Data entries
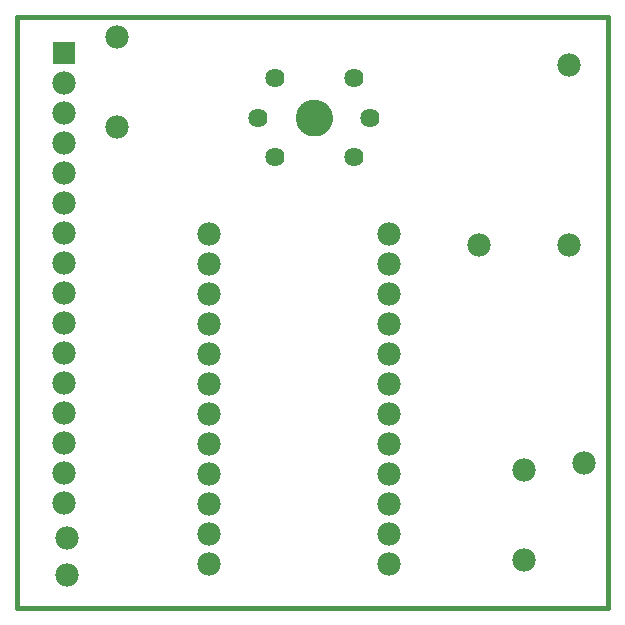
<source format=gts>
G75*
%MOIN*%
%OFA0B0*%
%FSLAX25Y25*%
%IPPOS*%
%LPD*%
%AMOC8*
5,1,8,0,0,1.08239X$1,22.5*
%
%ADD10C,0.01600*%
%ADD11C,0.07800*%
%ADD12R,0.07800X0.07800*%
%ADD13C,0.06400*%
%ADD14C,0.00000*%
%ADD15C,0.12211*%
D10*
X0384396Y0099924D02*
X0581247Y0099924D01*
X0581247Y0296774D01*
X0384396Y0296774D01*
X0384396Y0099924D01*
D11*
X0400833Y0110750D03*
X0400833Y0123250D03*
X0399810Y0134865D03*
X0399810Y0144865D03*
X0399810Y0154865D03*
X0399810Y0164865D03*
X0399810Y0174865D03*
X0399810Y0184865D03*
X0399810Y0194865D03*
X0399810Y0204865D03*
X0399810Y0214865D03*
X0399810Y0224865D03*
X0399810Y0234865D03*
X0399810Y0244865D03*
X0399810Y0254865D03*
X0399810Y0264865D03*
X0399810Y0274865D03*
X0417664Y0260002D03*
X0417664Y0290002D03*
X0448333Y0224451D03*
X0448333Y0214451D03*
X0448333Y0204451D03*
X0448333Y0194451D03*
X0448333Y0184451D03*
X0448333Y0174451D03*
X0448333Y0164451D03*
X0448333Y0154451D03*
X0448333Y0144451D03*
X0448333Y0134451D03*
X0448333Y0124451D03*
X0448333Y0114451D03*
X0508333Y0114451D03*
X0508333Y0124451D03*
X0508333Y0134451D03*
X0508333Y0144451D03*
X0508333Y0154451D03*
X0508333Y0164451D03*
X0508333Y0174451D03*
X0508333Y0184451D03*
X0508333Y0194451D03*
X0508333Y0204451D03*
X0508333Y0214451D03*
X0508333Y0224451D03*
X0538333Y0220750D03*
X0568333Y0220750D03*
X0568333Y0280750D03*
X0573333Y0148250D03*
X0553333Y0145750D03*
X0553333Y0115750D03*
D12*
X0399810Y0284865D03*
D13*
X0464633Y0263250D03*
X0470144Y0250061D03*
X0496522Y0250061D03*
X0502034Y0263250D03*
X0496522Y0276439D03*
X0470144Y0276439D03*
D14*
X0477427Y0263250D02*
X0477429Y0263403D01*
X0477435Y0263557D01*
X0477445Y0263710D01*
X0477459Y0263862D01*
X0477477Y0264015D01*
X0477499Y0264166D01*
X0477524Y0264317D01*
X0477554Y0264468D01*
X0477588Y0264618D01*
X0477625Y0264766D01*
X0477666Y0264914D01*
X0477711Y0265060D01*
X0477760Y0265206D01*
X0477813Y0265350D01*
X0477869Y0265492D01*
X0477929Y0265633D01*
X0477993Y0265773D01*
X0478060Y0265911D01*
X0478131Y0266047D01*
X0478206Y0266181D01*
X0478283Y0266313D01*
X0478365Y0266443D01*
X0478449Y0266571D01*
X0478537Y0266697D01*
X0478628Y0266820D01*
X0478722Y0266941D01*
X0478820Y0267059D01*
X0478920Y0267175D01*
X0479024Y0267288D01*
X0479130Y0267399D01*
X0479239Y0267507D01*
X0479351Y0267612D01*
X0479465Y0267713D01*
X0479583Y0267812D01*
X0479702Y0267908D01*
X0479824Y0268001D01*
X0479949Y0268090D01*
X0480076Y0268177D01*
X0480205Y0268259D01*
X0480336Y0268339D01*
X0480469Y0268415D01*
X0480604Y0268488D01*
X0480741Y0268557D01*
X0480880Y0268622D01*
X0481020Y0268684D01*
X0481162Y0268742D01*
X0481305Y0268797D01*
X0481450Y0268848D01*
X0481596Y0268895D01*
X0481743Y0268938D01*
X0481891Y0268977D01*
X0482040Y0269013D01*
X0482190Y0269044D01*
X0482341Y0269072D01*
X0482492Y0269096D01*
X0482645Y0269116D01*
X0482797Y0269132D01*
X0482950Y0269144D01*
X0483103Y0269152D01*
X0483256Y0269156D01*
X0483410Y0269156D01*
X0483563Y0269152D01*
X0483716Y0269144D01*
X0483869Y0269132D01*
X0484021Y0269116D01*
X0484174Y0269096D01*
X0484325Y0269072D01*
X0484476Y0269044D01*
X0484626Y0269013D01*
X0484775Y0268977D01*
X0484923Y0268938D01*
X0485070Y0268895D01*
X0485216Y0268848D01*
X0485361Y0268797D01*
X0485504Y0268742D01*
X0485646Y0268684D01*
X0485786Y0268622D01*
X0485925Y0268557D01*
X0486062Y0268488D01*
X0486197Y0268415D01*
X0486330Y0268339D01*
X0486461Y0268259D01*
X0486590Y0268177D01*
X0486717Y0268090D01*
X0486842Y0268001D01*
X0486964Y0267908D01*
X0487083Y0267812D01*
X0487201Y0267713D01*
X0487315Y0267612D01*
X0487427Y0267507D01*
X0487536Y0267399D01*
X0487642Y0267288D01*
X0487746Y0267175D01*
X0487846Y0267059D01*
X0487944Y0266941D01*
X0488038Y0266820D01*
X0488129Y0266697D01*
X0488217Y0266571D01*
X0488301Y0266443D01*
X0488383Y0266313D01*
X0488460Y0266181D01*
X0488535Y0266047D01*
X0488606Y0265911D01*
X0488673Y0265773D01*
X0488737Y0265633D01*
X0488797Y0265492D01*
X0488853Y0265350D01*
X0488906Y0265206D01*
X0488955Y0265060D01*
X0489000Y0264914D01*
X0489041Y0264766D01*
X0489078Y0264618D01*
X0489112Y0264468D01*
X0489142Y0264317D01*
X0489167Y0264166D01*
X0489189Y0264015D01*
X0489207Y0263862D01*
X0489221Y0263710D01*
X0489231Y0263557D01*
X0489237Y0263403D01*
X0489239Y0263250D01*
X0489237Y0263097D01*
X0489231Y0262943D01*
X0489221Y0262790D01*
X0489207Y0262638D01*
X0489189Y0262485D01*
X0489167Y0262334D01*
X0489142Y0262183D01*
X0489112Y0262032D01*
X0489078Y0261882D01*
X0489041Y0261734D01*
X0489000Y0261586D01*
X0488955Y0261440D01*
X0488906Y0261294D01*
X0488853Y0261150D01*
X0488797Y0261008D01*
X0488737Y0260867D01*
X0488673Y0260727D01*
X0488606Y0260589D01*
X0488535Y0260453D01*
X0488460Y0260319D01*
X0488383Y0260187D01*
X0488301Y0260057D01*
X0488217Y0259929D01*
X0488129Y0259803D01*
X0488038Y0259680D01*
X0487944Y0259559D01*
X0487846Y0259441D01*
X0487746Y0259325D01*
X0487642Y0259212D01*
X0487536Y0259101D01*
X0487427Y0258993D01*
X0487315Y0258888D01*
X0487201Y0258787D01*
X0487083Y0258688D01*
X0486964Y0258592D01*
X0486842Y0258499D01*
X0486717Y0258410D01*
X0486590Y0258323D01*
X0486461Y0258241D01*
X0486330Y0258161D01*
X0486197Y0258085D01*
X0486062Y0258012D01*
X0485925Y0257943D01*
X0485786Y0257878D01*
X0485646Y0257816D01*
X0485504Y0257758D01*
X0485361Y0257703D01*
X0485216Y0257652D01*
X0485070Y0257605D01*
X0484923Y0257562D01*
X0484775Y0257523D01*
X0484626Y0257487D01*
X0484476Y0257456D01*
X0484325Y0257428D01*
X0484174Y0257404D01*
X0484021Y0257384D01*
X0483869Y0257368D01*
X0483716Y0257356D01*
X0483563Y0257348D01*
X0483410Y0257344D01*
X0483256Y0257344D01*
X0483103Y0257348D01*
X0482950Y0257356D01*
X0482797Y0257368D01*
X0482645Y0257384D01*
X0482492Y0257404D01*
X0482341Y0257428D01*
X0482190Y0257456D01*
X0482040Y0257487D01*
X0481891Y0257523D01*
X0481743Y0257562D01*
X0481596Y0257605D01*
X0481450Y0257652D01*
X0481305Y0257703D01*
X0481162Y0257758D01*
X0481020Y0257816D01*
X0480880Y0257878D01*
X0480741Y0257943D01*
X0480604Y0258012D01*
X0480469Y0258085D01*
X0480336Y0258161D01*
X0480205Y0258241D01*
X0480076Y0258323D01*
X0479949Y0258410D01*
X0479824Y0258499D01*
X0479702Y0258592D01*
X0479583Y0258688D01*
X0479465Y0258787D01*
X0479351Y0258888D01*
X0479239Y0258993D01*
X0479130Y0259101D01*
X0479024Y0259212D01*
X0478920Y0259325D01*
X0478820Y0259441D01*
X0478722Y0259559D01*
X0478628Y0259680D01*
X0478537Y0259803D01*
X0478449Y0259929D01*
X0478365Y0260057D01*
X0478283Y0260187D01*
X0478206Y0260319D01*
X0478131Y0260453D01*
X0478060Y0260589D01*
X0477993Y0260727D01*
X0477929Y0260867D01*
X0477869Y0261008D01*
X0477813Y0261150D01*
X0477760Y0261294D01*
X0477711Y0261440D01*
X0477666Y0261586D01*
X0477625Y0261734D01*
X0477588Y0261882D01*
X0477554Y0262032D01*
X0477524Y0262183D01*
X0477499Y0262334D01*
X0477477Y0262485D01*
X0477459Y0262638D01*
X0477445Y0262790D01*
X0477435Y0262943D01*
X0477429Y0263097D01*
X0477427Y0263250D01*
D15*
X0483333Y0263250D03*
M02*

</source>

DIRECTIONS: Print the data above exactly, from its first line to the line bearing "X0448333Y0134451D03*" inclusive, and keep pictures out of the result.

OUTPUT FOR THIS EXERCISE:
<source format=gts>
G75*
%MOIN*%
%OFA0B0*%
%FSLAX25Y25*%
%IPPOS*%
%LPD*%
%AMOC8*
5,1,8,0,0,1.08239X$1,22.5*
%
%ADD10C,0.01600*%
%ADD11C,0.07800*%
%ADD12R,0.07800X0.07800*%
%ADD13C,0.06400*%
%ADD14C,0.00000*%
%ADD15C,0.12211*%
D10*
X0384396Y0099924D02*
X0581247Y0099924D01*
X0581247Y0296774D01*
X0384396Y0296774D01*
X0384396Y0099924D01*
D11*
X0400833Y0110750D03*
X0400833Y0123250D03*
X0399810Y0134865D03*
X0399810Y0144865D03*
X0399810Y0154865D03*
X0399810Y0164865D03*
X0399810Y0174865D03*
X0399810Y0184865D03*
X0399810Y0194865D03*
X0399810Y0204865D03*
X0399810Y0214865D03*
X0399810Y0224865D03*
X0399810Y0234865D03*
X0399810Y0244865D03*
X0399810Y0254865D03*
X0399810Y0264865D03*
X0399810Y0274865D03*
X0417664Y0260002D03*
X0417664Y0290002D03*
X0448333Y0224451D03*
X0448333Y0214451D03*
X0448333Y0204451D03*
X0448333Y0194451D03*
X0448333Y0184451D03*
X0448333Y0174451D03*
X0448333Y0164451D03*
X0448333Y0154451D03*
X0448333Y0144451D03*
X0448333Y0134451D03*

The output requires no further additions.